Consider
$$f(x) + f(x/2) + f(x/3) + f(x/4) + ... = x$$
$$f(n) < \pi(n+1)$$
Where $\pi$ is the prime counting function and that inequality follows for instance from these here
$f(x) + f(x/2) + f(x/3) + ... = x$ and conjecture A : $\pi(x/a) > \frac{\pi(x)}{a}$
$f(x) + f(x/2) + f(x/3) + f(x/4) + ... = x$ and $\lim_{n \to \infty} \frac{f(n)}{\pi(n)} = 1$?
Now the question here is simple. What is a good asymptotic for $f(x)$ ? In particular for large (positive) $x$ ?
Maybe something like
$$\frac{x}{\ln(x) + A \sqrt{\ln(x)}+B}$$
Or
$$\frac{x}{\ln(x) + C \ln\ln(x)-1} $$
For some constants $A,B$ or $C$ ?
(The second estimate was given elsewhere(outside of MSE and MO) as a guess).
(the previous answer was wrong and I deleted it)
This is copy from the answer here : $f(x) + f(x/2) + f(x/3) + f(x/4) + ... = x$ and $\lim_{n \to \infty} \frac{f(n)}{\pi(n)} = 1$?
Let $x$ be a positive integer.
I considered thinking about estimating
$$\pi(x) + \pi(x/2) + \pi(x/3) + ... $$
The idea is simple.
we take primes $p_i < x$.
and we take $2 p_i < x$
and in general
$$n p_i < x $$
Then we naively expect all numbers between $1$ and $ x $ to be of these forms.
Hence the unions of $ n p_i$ should give about $x-1$.
However consider say $6 = 2*3$ and $35 = 5*7$.
$6$ is both of the form $ 2 p_i $ and $ 3 p_i $. Similar for $35$ ; $ 5 p_i$ and $ 7 p_i$.
So it appears
$$\pi(x) + \pi(x/2) + \pi(x/3) + ... = \sum_1^x fact(i) = T(x)$$
where $fact(x)$ is the number of factorizations of $x$
Since
$$f(x) + f(x/2) + f(x/3) + ... = x$$
This implies (even without conjecture $A$ but obviously with conjecture $A$)
$$ \pi(R(x) - 1) < f(x) < \pi(x+1) $$
Where $R(x)$ is the functional inverse of $T(x)$
Based on the average number of factorizations for a random $x$, $R(x)$ has as asymptotic $\frac{x}{\ln(\ln(x))}$,
therefore
$$f(x) = \frac{\pi(x)}{\ln(\ln(x))}$$
is a good asymptotic.
This implies the limit from the OP is not true.

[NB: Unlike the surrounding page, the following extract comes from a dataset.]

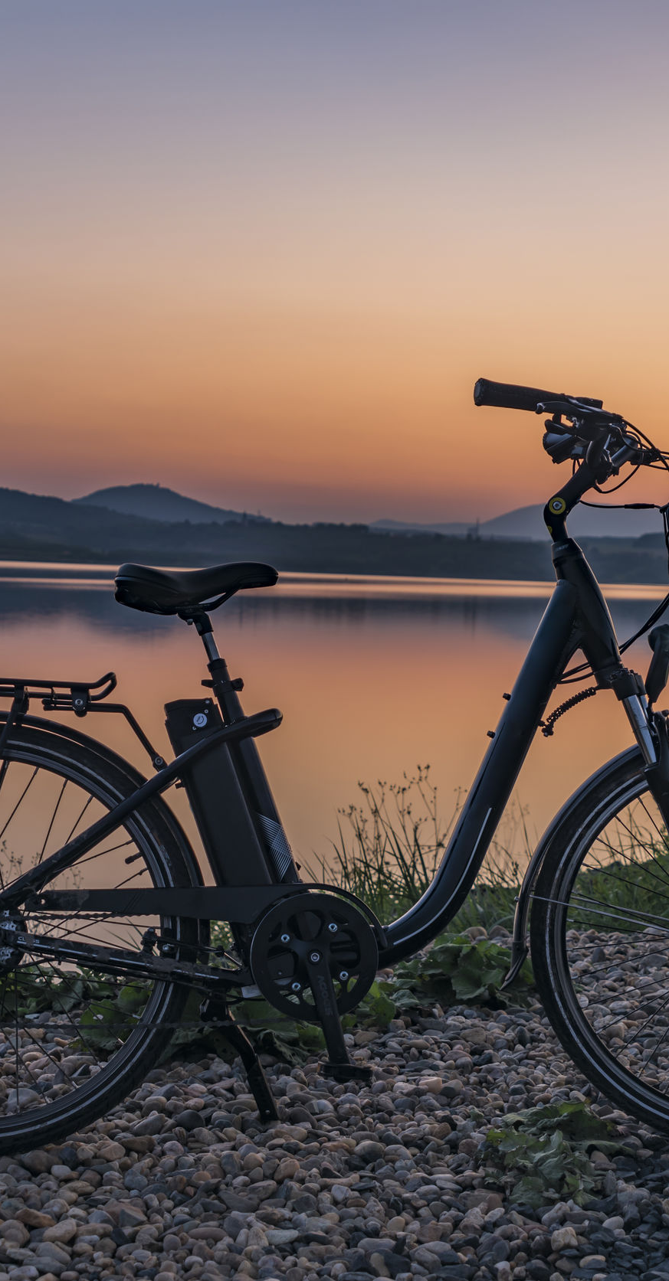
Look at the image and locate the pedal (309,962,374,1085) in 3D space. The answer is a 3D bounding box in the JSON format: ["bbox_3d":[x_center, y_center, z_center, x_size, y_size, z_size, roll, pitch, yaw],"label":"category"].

What was probably the reason the idea got abandonned.
As for getting better estimates I see two routes at the moment:
Improve the estimate of $R$ or $T$.
Use the estimate for $f(x)$ together with the ratio's $\pi(x/m)/f(x/m)$ and the functional equation, and repeat that idea for a sequence of increasing improved asymptotics.